The exhibition space at the main branch of the Brooklyn Public Library is a most appropriate venue in which to view Quimetta Perle’s work, since she spans the realms of fine art and book arts. Her work, along with Andrew Zarou‘s, is curently on display in the main branch’s second floor, in the balcony cases. Her books are arranged on the floor of those cases, while individual pictures, which stand alone, or could function as book pages, are displayed above, on the case wall.
Quimetta Perle works in a hybrid medium of graphic arts and fine arts materials applied to canvas and paper, or board, along with traditional “feminine” media such as embroidery, beads, and sequins. Therefore, her work does not eschew the decorative sense that was anathema to many artists I’ve met in the past, but makes a virtue of it. The current work is the brightest, most developed, and the prettiest two dimensional work of hers that I’ve seen.
“Lost in Thought,” 2006, digital print, with sequins and beads on canvas, for example, is full of the outrageous, screaming brightness of an expanse of yellow sequins. It’s the most ambitiously scaled work (about two feet high) in the current offering. In it, a woman’s face, covering the lower right corner of the canvas, looks out, indeed, as if lost in thought. Her head of hair, defined by blue black hues, recedes spatially in comparison to the lighter, brighter, and more intense patterned green fabric surrounding her. Whether this spacial tension is intended to allude to her reverie, or to some pervasive condition in which she exists is a matter of conjecture.

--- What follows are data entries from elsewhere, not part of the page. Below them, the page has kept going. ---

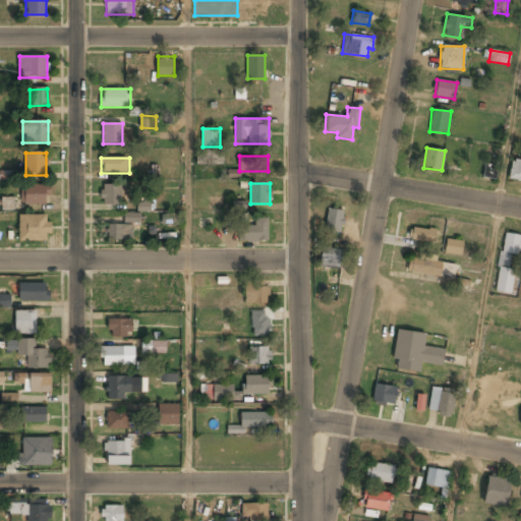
[(50,186),(22,186),(22,204),(49,205),(50,186)]
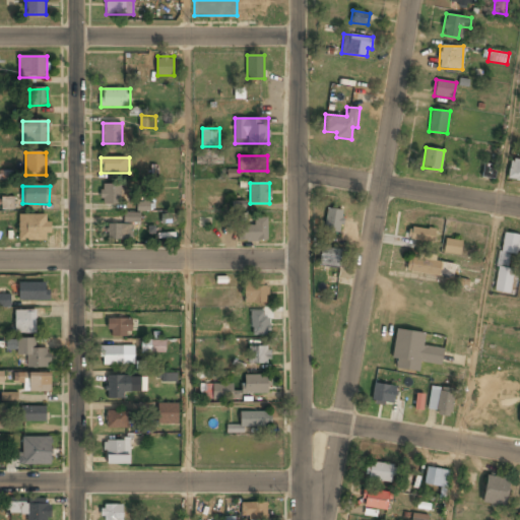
[(101,186),(101,205),(121,205),(121,186),(101,186)]
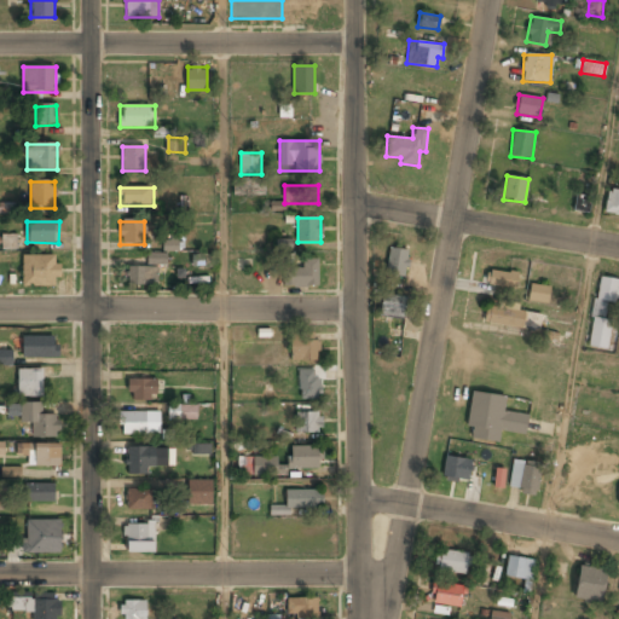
[(1,249),(16,249),(16,235),(3,233),(1,249)]
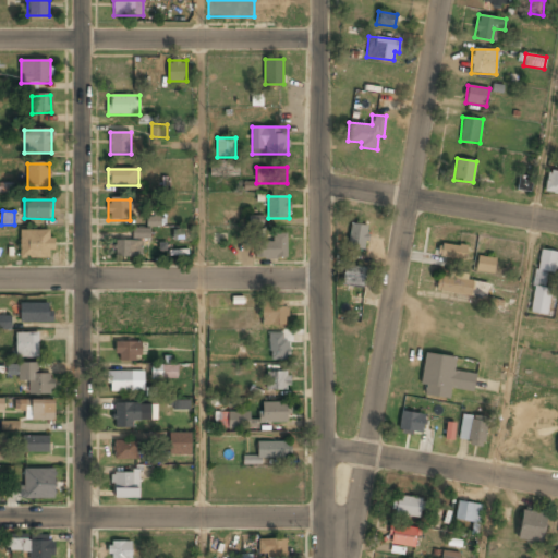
[(148,228),(161,227),(160,216),(147,217),(148,228)]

The majority of the works, smaller in scale, about 5” X 7”, show women’s faces filling up most of the surface. They are handled simply, in the manner that Henry Matisse executed his late, calligraphic brush and ink faces. In each case, the ink color interacts with the color and pattern within each piece as an equal partner. These are then framed with sculpture wire forming loops or flame lashing patterns, disguised behind a row of sequins of a chosen color.
The single work I found the most exciting and attractive was one of these smaller pieces. “Wonderland,” 2008, digital print, sequins on board and wire, appears to have the largest pictorial scale compressed within it’s boundaries, probably due to the effective combination of broad elements and the fine drawing lines that create the wings of butterflies moving about the main figure. In this case, unusually, the figure does not fill almost the entire surface, but is confined to the middle third of an image configured like a French flag. The majority of the background is covered with a bright, very fresh green. The image is simply winning.
The show will run through June 13, 2009.
Travel information: #2 or #3 Train to Grand Army Plaza.
Library Hours: Mon. 9-6; Tues.-Thurs. 9-9; Fri. 9-6. Sun. closed.